Job item: Your task is to repeat exactly the lines below between the line holding "Đội ngũ nhân viên trên" and the line holding "bbentek és összezavarodtak;", inclusive, and only those.

*** Begin section ***

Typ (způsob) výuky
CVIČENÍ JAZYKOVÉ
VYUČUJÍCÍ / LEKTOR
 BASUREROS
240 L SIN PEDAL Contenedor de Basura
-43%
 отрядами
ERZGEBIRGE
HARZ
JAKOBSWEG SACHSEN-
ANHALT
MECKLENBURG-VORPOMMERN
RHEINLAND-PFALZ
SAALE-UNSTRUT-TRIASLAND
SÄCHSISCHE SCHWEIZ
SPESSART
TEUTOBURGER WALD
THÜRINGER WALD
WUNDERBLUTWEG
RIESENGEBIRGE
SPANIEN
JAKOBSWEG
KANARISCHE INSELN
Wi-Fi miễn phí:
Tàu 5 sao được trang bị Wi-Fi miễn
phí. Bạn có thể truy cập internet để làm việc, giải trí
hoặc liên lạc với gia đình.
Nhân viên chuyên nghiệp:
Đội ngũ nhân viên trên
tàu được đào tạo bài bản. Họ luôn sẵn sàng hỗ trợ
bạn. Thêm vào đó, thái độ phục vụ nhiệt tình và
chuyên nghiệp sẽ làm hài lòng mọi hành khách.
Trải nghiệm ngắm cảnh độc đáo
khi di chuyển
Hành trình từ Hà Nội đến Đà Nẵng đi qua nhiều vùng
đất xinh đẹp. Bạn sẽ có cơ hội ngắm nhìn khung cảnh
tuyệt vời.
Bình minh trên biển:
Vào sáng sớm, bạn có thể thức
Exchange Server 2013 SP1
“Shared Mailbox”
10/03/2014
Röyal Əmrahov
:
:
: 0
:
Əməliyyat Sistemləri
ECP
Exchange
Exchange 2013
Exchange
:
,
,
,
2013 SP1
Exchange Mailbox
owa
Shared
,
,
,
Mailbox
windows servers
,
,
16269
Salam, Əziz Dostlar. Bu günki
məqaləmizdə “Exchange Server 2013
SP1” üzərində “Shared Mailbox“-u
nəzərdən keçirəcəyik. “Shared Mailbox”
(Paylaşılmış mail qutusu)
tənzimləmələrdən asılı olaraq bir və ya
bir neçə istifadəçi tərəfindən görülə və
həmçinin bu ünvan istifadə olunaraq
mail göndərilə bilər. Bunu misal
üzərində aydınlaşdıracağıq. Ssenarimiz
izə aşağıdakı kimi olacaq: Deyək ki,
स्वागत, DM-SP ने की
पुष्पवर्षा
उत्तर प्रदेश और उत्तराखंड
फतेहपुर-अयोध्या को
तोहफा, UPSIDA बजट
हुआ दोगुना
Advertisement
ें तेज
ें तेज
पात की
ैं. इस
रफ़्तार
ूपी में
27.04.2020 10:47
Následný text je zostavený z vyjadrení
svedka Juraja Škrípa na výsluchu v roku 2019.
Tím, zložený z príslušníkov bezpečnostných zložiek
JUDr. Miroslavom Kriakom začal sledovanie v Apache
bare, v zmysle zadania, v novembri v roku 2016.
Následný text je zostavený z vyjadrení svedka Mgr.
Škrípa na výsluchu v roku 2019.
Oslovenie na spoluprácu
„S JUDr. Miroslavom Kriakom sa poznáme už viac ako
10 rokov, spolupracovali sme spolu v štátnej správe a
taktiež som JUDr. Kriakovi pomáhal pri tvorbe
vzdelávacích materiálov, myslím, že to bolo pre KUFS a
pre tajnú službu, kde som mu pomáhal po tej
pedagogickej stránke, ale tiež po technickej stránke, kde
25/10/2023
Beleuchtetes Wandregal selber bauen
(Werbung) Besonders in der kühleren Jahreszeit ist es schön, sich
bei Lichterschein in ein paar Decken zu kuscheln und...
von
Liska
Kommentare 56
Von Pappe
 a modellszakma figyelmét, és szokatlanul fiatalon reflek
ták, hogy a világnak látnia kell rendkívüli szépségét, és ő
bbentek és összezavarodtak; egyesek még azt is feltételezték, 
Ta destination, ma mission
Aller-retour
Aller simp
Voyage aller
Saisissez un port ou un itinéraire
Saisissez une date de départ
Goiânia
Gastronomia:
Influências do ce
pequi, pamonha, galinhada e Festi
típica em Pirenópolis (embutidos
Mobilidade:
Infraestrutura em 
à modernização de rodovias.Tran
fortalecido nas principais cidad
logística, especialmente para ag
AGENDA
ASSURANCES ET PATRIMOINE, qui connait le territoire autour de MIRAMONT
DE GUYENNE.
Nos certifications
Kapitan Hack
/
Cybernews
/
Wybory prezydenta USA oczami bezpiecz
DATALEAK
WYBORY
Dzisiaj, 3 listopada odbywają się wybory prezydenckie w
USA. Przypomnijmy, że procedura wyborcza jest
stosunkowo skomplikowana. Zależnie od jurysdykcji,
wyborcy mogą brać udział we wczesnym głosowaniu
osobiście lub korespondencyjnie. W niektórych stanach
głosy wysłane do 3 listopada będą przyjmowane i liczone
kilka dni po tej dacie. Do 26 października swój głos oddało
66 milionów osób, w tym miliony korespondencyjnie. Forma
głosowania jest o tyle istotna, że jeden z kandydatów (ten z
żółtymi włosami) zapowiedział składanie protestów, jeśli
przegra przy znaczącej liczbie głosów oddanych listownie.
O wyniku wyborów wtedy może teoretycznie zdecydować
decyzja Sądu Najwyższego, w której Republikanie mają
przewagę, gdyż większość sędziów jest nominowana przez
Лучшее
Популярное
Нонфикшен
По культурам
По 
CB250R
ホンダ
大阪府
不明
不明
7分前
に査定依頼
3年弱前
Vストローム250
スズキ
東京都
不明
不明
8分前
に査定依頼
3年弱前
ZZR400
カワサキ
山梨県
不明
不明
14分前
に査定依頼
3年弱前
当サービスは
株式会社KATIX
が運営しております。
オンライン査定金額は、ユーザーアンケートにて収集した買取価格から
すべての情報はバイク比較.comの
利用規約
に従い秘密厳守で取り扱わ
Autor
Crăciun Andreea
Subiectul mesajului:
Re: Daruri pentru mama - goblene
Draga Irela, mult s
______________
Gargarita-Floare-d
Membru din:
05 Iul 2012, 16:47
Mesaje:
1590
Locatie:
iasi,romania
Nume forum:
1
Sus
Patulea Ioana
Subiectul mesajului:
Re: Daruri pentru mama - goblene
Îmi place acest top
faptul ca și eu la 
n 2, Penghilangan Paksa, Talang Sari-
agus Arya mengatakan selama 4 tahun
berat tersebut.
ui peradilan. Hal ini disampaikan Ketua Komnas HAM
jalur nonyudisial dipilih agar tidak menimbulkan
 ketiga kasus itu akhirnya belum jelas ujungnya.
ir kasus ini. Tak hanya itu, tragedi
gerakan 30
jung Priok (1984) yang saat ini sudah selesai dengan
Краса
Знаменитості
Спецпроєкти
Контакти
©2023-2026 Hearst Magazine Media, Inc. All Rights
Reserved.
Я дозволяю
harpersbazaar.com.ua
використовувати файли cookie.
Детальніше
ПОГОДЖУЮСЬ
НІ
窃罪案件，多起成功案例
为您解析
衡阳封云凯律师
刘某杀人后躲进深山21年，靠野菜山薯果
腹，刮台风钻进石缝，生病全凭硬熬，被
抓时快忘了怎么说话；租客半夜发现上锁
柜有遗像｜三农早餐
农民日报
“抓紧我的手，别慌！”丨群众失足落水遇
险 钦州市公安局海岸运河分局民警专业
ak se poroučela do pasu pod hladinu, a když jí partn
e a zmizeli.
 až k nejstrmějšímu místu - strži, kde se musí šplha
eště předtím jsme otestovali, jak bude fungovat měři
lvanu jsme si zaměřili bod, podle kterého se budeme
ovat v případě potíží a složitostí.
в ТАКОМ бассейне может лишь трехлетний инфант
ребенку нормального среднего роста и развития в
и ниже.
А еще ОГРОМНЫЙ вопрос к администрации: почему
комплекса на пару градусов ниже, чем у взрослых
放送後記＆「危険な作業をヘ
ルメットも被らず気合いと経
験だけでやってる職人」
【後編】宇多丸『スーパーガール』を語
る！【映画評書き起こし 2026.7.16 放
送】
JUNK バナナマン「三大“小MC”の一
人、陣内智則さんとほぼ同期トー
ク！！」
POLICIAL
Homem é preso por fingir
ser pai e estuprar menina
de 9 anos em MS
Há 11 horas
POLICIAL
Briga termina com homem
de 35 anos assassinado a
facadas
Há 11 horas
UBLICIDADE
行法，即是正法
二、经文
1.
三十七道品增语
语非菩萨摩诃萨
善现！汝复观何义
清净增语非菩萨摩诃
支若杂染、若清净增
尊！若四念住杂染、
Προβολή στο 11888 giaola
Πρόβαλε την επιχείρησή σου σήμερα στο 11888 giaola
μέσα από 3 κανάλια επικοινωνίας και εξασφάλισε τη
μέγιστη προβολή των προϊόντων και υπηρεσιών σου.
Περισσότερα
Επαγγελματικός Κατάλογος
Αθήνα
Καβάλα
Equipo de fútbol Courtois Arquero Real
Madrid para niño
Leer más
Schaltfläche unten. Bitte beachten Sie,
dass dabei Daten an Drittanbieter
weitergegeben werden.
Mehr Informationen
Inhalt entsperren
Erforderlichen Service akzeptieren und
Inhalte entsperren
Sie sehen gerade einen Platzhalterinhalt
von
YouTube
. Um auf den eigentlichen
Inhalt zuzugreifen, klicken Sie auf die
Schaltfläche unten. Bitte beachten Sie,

*** End section ***

Task output:
Đội ngũ nhân viên trên
tàu được đào tạo bài bản. Họ luôn sẵn sàng hỗ trợ
bạn. Thêm vào đó, thái độ phục vụ nhiệt tình và
chuyên nghiệp sẽ làm hài lòng mọi hành khách.
Trải nghiệm ngắm cảnh độc đáo
khi di chuyển
Hành trình từ Hà Nội đến Đà Nẵng đi qua nhiều vùng
đất xinh đẹp. Bạn sẽ có cơ hội ngắm nhìn khung cảnh
tuyệt vời.
Bình minh trên biển:
Vào sáng sớm, bạn có thể thức
Exchange Server 2013 SP1
“Shared Mailbox”
10/03/2014
Röyal Əmrahov
:
:
: 0
:
Əməliyyat Sistemləri
ECP
Exchange
Exchange 2013
Exchange
:
,
,
,
2013 SP1
Exchange Mailbox
owa
Shared
,
,
,
Mailbox
windows servers
,
,
16269
Salam, Əziz Dostlar. Bu günki
məqaləmizdə “Exchange Server 2013
SP1” üzərində “Shared Mailbox“-u
nəzərdən keçirəcəyik. “Shared Mailbox”
(Paylaşılmış mail qutusu)
tənzimləmələrdən asılı olaraq bir və ya
bir neçə istifadəçi tərəfindən görülə və
həmçinin bu ünvan istifadə olunaraq
mail göndərilə bilər. Bunu misal
üzərində aydınlaşdıracağıq. Ssenarimiz
izə aşağıdakı kimi olacaq: Deyək ki,
स्वागत, DM-SP ने की
पुष्पवर्षा
उत्तर प्रदेश और उत्तराखंड
फतेहपुर-अयोध्या को
तोहफा, UPSIDA बजट
हुआ दोगुना
Advertisement
ें तेज
ें तेज
पात की
ैं. इस
रफ़्तार
ूपी में
27.04.2020 10:47
Následný text je zostavený z vyjadrení
svedka Juraja Škrípa na výsluchu v roku 2019.
Tím, zložený z príslušníkov bezpečnostných zložiek
JUDr. Miroslavom Kriakom začal sledovanie v Apache
bare, v zmysle zadania, v novembri v roku 2016.
Následný text je zostavený z vyjadrení svedka Mgr.
Škrípa na výsluchu v roku 2019.
Oslovenie na spoluprácu
„S JUDr. Miroslavom Kriakom sa poznáme už viac ako
10 rokov, spolupracovali sme spolu v štátnej správe a
taktiež som JUDr. Kriakovi pomáhal pri tvorbe
vzdelávacích materiálov, myslím, že to bolo pre KUFS a
pre tajnú službu, kde som mu pomáhal po tej
pedagogickej stránke, ale tiež po technickej stránke, kde
25/10/2023
Beleuchtetes Wandregal selber bauen
(Werbung) Besonders in der kühleren Jahreszeit ist es schön, sich
bei Lichterschein in ein paar Decken zu kuscheln und...
von
Liska
Kommentare 56
Von Pappe
 a modellszakma figyelmét, és szokatlanul fiatalon reflek
ták, hogy a világnak látnia kell rendkívüli szépségét, és ő
bbentek és összezavarodtak; egyesek még azt is feltételezték, 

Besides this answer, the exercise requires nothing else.